[Devel] [PATCH 11/14] net: Primitives to enable conntrack allocation

Alexander Mikhalitsyn alexander.mikhalitsyn at virtuozzo.com
Fri Apr 30 15:45:39 MSK 2021


From: Stanislav Kinsburskiy <skinsbursky at virtuozzo.com>

Patchset description:

Create conntrack structures only if they are really needed

Allocate conntracks only after there is a rule which uses them.

v2: Allow after there is a rule and never prohibit.

khorenko@: the idea behind all of this:
we want to provide the possibility to Containers to use iptables rules which
require conntracks. At the same time we'd like to avoid problem we currently
have in case we just enable conntracks allocation for all Containers and
Hardware Node by default:
1) in case conntracks are really not used by a CT - structures are still
   allocated decreasing the performance
2) number of conntracks in the system is limited => DDoS is possible

So we decided to implement a feature:
not to allocate conntracks until there are rules in the netspace which require
them.

Disadvantage: if a user on live system loads iptables rule which requires
conntracks, connections which are already alive can be handled not that
precise. i believe this is OK.

Once conntracks allocation is enabled, it cannot be disabled until reboot/CT
restart. This is done in order to:
a) simplify the code
b) to have a possbility to unconditionally enable conntracks, for example for
   userspace conntrack users (http://conntrack-tools.netfilter.org/manual.html)
c) adding a new iptables rule is implemented in the following way:
   - all rules are unloaded
   - new rule is added to the bunch of rules
   - all rules (including the new one) are uploaded to the kernel
   => each new rule add results in conntrack allocation disable/enable =>
   race window for unhandled connections

=======================
This patch description:

Allocation are allowed only when there are conntracks users.
By default they are prohibited.

https://jira.sw.ru/browse/PSBM-51050

Signed-off-by: Kirill Tkhai <ktkhai at virtuozzo.com>
Reviewed-by: Andrei Vagin <avagin at virtuozzo.com>

+++
ve/net: Move net->ct.can_alloc check up to resolve_normal_ct()
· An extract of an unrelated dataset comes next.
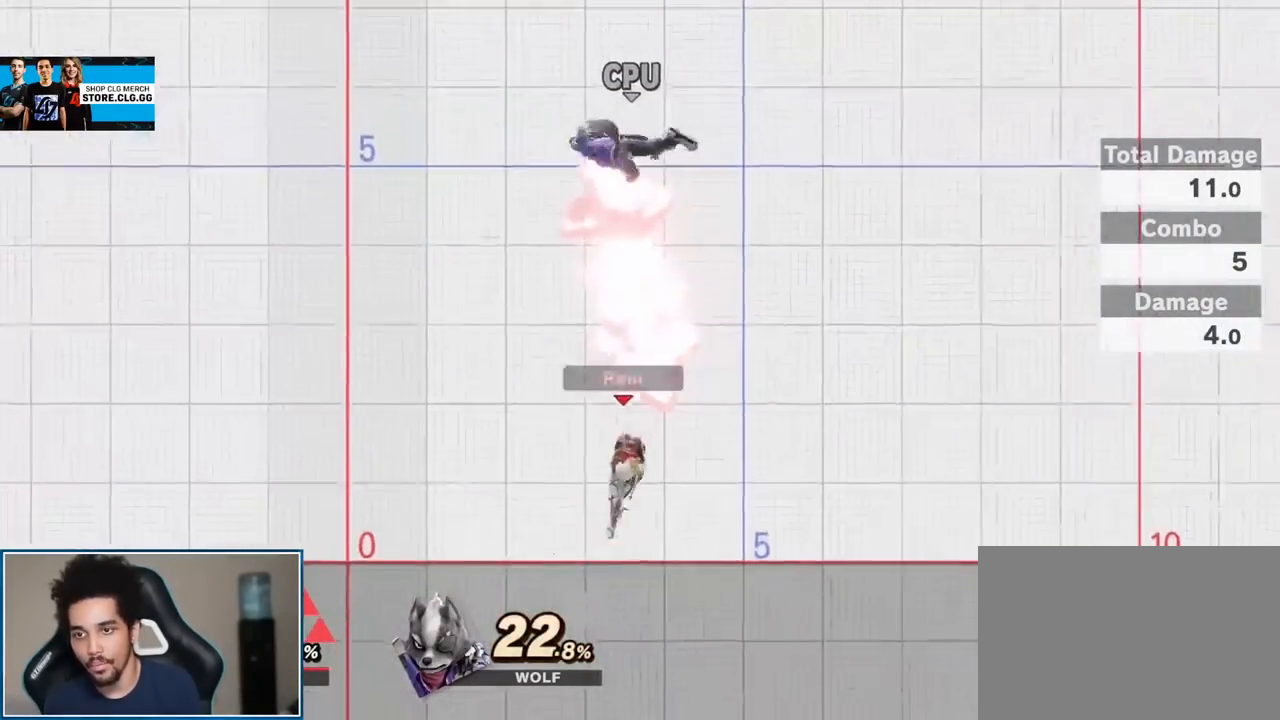
{"buttons": ["A", "R1"], "left_stick": "center", "right_stick": "center", "events": [[17, "left_stick", "left"], [83, "right_stick", "up"], [200, "right_stick", "center"], [333, "left_stick", "down"], [450, "left_stick", "center"], [483, "A", "down"], [483, "R1", "down"]]}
Move it up on stack to break creation of a CT earlier.
This avoids us to search in CT hashes and speeds work up.

So, now nf_conntrack_alloc() creates a CT certanly,
__nf_conntrack_alloc() doesn't return NULL and it does not
need to be external.

Signed-off-by: Kirill Tkhai <ktkhai at virtuozzo.com>
Reviewed-by: Pavel Tikhomirov <ptikhomirov at virtuozzo.com>

To be merged to commit 874e7b5c6eb9
"net: Primitives to enable conntrack allocation"

https://jira.sw.ru/browse/PSBM-54823

Signed-off-by: Kirill Tkhai <ktkhai at virtuozzo.com>

+++
ve/net: Do not initialize netns_ct::can_alloc twice

It's already initialized to zero during net creation
in net_alloc(), so do not do that twice.

Also, some conntrack allowing modules do not depend
on nf_conntrack.ko, so it rewrites can_alloc to zero,
if it's loaded later.

(This may be merged with "commit af2b974e4755 "net: Primitives to enable conntrack allocation")
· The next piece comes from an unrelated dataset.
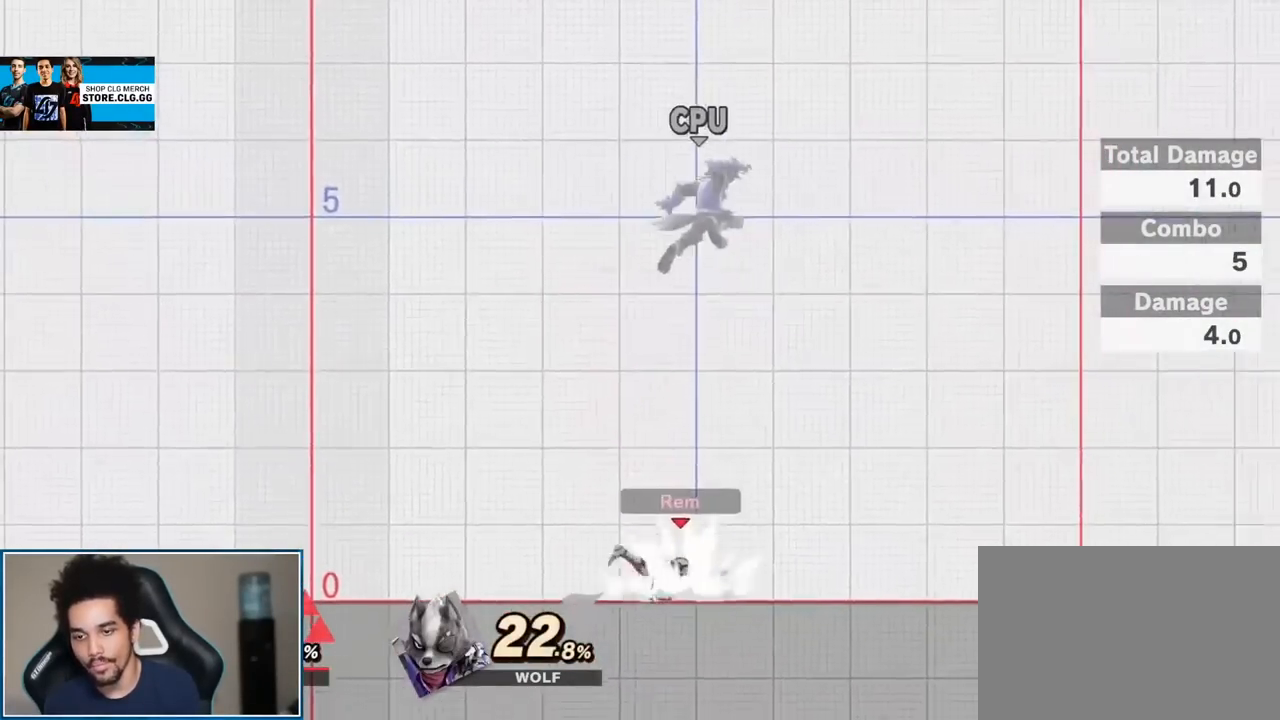
{"buttons": [], "left_stick": "center", "right_stick": "center", "events": [[17, "L1", "down"], [150, "A", "up"], [200, "L1", "up"], [200, "R1", "up"]]}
https://jira.sw.ru/browse/PSBM-56500

Signed-off-by: Kirill Tkhai <ktkhai at virtuozzo.com>

=======================

net: Do not allow conntrack if netlink conntrack is requested

The scheme with allowing conntracks suggestes to allow conntrack
only after a rule is inserted. But this place is not inserting
a rule, it's a manual conntrack creation.

Signed-off-by: Kirill Tkhai <ktkhai at virtuozzo.com>
Reviewed-by: Pavel Tikhomirov <ptikhomirov at virtuozzo.com>
(cherry picked from commit 550b98d291cb0fb0b0270ab83dfc0fb6f48aadfe)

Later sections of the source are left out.